Input records START
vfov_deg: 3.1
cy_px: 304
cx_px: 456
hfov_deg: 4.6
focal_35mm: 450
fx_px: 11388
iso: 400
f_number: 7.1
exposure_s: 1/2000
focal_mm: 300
Input records END
Input records START
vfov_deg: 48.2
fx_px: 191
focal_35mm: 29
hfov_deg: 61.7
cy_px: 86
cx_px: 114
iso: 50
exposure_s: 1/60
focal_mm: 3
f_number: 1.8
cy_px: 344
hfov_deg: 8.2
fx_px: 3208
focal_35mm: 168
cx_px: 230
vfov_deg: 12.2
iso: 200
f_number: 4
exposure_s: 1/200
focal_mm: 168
Input records END
Input records START
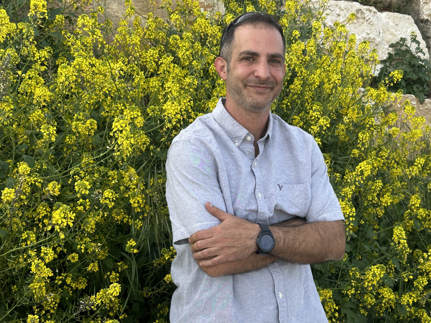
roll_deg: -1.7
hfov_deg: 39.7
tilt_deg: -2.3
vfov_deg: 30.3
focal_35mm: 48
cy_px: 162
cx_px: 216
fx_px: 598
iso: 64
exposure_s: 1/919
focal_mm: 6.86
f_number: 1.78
Input records END
> Try it
Could you restate, word for word, the lines above from the one with "focal_35mm: 29" to the one with "focal_mm: 168", both included?

> Solved problem
focal_35mm: 29
hfov_deg: 61.7
cy_px: 86
cx_px: 114
iso: 50
exposure_s: 1/60
focal_mm: 3
f_number: 1.8
cy_px: 344
hfov_deg: 8.2
fx_px: 3208
focal_35mm: 168
cx_px: 230
vfov_deg: 12.2
iso: 200
f_number: 4
exposure_s: 1/200
focal_mm: 168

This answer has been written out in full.